Nel nostro territorio minuto e, per definizione, di frontiera, la funzione del sindaco si accresce di ulteriori sfumature: è infatti l’amministrazione comunale, in taluni casi insieme alla parrocchia, che preserva l’identità di un luogo poco densamente popolato. Ma, più in generale, il sindaco vive oggi in prima persona tre grandi sfide, che sono: la scarsità delle risorse, la mancanza di un progetto di ampio respiro, la volubilità degli interessi privati.

Dopo il terremoto, l’azione del sindaco è diventata quella di chi “ci mette la faccia” per descrivere la possibile ricostruzione. Al netto di ciò che compete allo Stato centrale, regionale, provinciale, chi rende credibile e avvicinabile l’istituzione pubblica è sempre il sindaco.

Vorrei suggerirvi solo tre parole per attraversare il tempo che ci sta davanti e che, realisticamente, non durerà meno di 10 anni.

La prima parola è silenzio, che vuol dire mantenere, nel vortice degli impegni, uno spazio per ritrovarsi, senza farsi mangiare da imbonitori, adulatori, accusatori. So che non è facile, ma è indispensabile per garantirsi un momento nel quale tornare alle ragioni del proprio impegno. Non si può stare sempre tra gli altri, perché si rischia la confusione, né, d’altra parte, si può stare sempre da soli perché si manca l’obiettivo, che sono gli altri. Ma un sindaco deve poter contare su uno spazio franco che lo restituisca a se stesso, ai suoi affetti, alla sua riflessione, pena il perdere se stesso e gli altri.

La seconda parola è sogno, cioè capacità di guardare le cose con una prospettiva di lungo periodo. È noto l’aforisma attribuito a De Gasperi per cui lo statista guarda lontano, il politicante solo l’immediato. Oggi questa contrazione dello sguardo rende anemica la vita amministrativa, che si concentra solo su quello che urge e mai si interroga seriamente sulle questioni decisive. Bisogna provare a immaginare il futuro, lasciandosi stanare dai soliti luoghi comuni e provare a immaginare qualcosa di diverso. Ce lo chiedono senza dircelo i nostri figli, ma ce lo fa capire anche la condizione di progressivo impoverimento del nostro sistema produttivo. Nel nostro territorio, ad esempio, le infrastrutture non sono un dettaglio. Se non facciamo rete per cercare una soluzione all’isolamento in cui ci troviamo, attraverso la definitiva sistemazione delle nostre vie, mai ci staccheremo dal quadro presente. Il nostro territorio reatino, che proprio la terra squarciata ha imposto all’attenzione nazionale, deve ritrovare la sua vocazione naturale, che ne fa un percorso liminale sì, ma proprio per questo capace di essere trait d’union fra diverse aree del centro Italia. L’auspicata modernizzazione della Salaria, unitamente al completamento della Rieti-Torano e della Rieti-Terni, deve partire da Rieti e da qui irradiarsi verso le diverse direzioni, dall’Abruzzo alle Marche, dall’Umbria a Roma. Anche la ferrovia non deve apparire un sogno proibito, ma la logica intuizione che senza un raccordo facile con la Capitale, che colleghi Rieti a Roma magari a partire dall’Aquila, non si supera la nostra inaccessibilità.

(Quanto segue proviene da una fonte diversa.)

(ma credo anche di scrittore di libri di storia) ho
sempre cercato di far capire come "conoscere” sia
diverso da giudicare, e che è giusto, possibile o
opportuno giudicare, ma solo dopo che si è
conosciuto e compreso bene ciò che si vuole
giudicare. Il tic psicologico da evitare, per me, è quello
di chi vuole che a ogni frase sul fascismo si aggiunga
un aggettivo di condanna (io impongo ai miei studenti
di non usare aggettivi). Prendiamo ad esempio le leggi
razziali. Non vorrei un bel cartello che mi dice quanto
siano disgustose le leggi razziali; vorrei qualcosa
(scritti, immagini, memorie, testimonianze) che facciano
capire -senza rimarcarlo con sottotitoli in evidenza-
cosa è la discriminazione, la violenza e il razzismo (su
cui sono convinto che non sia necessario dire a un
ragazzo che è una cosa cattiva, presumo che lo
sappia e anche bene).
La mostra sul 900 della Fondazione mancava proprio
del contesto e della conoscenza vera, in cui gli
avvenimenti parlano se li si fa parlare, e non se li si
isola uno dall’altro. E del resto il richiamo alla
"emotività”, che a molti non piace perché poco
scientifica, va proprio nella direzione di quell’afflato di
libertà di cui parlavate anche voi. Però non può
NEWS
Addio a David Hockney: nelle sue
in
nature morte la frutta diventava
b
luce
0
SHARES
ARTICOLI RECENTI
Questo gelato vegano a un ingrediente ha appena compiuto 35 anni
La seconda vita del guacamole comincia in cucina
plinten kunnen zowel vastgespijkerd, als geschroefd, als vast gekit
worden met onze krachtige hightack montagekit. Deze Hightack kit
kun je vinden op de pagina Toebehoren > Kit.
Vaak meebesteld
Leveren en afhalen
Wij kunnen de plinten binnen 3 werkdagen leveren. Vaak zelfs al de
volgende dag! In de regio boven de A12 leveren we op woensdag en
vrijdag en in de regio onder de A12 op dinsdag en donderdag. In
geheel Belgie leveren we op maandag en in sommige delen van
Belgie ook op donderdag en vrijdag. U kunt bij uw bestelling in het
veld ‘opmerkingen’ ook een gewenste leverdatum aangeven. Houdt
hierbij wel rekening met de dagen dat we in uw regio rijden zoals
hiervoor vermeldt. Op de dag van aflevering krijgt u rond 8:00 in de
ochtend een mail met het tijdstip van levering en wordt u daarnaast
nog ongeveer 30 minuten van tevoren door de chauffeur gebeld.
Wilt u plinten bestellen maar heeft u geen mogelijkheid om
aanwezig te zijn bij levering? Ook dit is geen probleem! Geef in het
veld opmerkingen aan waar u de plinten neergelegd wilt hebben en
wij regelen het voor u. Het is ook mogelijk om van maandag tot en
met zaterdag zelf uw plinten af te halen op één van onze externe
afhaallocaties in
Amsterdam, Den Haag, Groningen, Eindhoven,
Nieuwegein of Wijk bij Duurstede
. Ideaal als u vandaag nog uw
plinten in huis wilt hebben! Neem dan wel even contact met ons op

La terza parola è serietà, in questo tempo del post-terremoto. La scossa che ha prodotto un vero disastro degli affetti, delle case, dei luoghi di lavoro e delle chiese, deve e può trasformarsi in una ri-scossa. Questa è l’occasione per fare cose che forse da tempo andavano affrontate insieme. Ciò richiede di tenere a freno un certo campanilismo che rende ancora più irrilevanti e, nello stesso tempo, vigilare perché la cittadinanza sia coinvolta e partecipe. Ci sono due modi per affrontare il post-sisma: attendere dallo Stato tutto e magari perfino il superfluo, ben sapendo che questo terremoto nasce in un contesto blindato in cui non è possibile strafare; oppure collaborare a far sì che le iniziative della ricostruzione siano l’avvio di una ripresa economica e sociale che attendevamo, anche a prescindere da questo sinistro evento.

L’incontro di oggi, abbinato alla vigilia di Santa Barbara (3 dicembre), vorrebbe diventare un appuntamento annuale per ritrovarsi insieme. Siete sindaci in un periodo storico avaro di riconoscimenti per chi si impegna a farsi carico degli altri. La Chiesa vi è accanto e desidera condividere questa fatica del bene comune, senza la quale la nostra società rischia la disgregazione. Grazie per il vostro impegno quotidiano.